Alternativa D — ❌ Incorreta
O lúpus eritematoso sistêmico (LES) pode cursar com FAN positivo e síndrome sicca, mas a paciente não preenche critérios para LES: anti-DNA e anti-Sm negativos, sem manifestações cutâneas típicas, sem artrite, sem serosite, sem citopenias. A nefrite lúpica classe IV (proliferativa difusa) cursaria com hematúria, proteinúria importante (frequentemente > 1g/24h), cilindros e, muitas vezes, hipertensão — a paciente tem proteinúria leve (400 mg/24h), sem hematúria, creatinina normal e urina alcalina, o que é muito mais compatível com nefrite intersticial da SS do que com glomerulonefrite lúpica. A acidose tubular renal não é a apresentação típica da nefrite lúpica classe IV.
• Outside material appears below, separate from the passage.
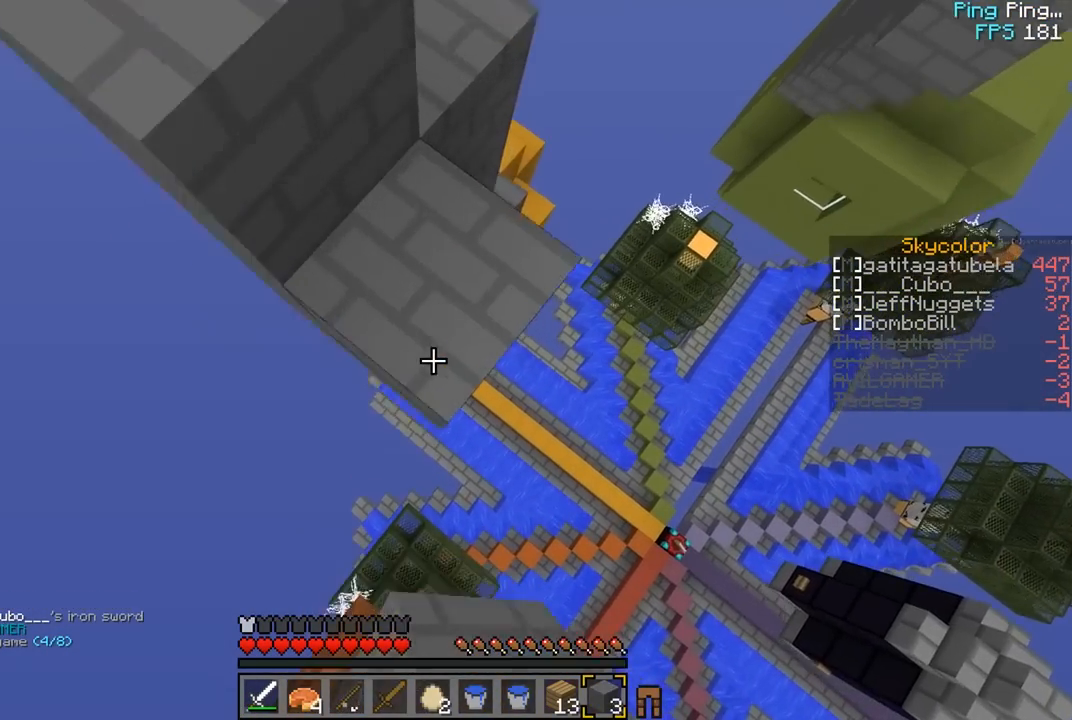
{"keys": ["s"], "mouse": ["right"], "events": [[33, "s", "up"], [83, "mouse_right", "up"], [100, "mouse_right", "down"], [133, "a", "up"], [167, "mouse_right", "up"], [183, "mouse_right", "down"], [367, "mouse_right", "up"], [383, "mouse_right", "down"], [467, "mouse_right", "up"], [467, "s", "down"], [483, "mouse_right", "down"]]}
Alternativa E — ✅ Correta ⟵ GABARITO
A paciente tem todos os elementos para o diagnóstico de Síndrome de Sjögren: síndrome sicca (xeroftalmia e xerostomia), aumento parotídeo bilateral recorrente, FAN pontilhado fino 1:320, anti-SSA/Ro positivo e biópsia de glândula salivar com sialadenite linfocítica focal (≥1 foco de 50 linfócitos/4mm²). A manifestação associada é a acidose tubular renal distal (tipo I): acidose metabólica com ânion gap normal (10), hipocalemia (3,0 mEq/L) e urina alcalina — o trio clássico da ATR distal, que é a manifestação renal mais característica da SS (nefrite intersticial). A proteinúria leve e a creatinina normal são compatíveis com o quadro inicial.
NÃO CAIA NESSA!
A banca arma a questão em duas camadas. Primeiro, o FAN positivo e o FR elevado tentam atrair o candidato para lúpus (alternativa D) ou artrite reumatoide (alternativa C) — mas os anticorpos específicos (anti-DNA, anti-Sm, anti-CCP) são negativos e não há critérios clínicos para essas doenças. Segundo, a acidose metabólica com ânion gap normal e hipocalemia pode ser atribuída a várias causas, mas a urina alcalina na presença de acidemia é o achado que fecha o diagnóstico de ATR distal — e é a associação SS → ATR tipo I que a alternativa E espelha. O candidato que não conhece as manifestações renais da SS cai na alternativa D, achando que a proteinúria indica nefrite lúpica.
PEGA ESSA DICA!
Para questões de síndrome sicca, monte o raciocínio em etapas: (1) reconheça a tríade olhos secos + boca seca + aumento parotídeo → pense em SS; (2) confirme com anti-SSA/Ro e biópsia; (3) diante de acidose metabólica com ânion gap normal, hipocalemia e urina alcalina → ATR distal (tipo I), a manifestação renal clássica da SS. Lembre-se: a ATR distal é a mais comum na SS, e a proximal (tipo II) é menos frequente. Na dúvida entre nefrite lúpica e ATR da SS, a ausência de hematúria e a urina alcalina apontam para a segunda.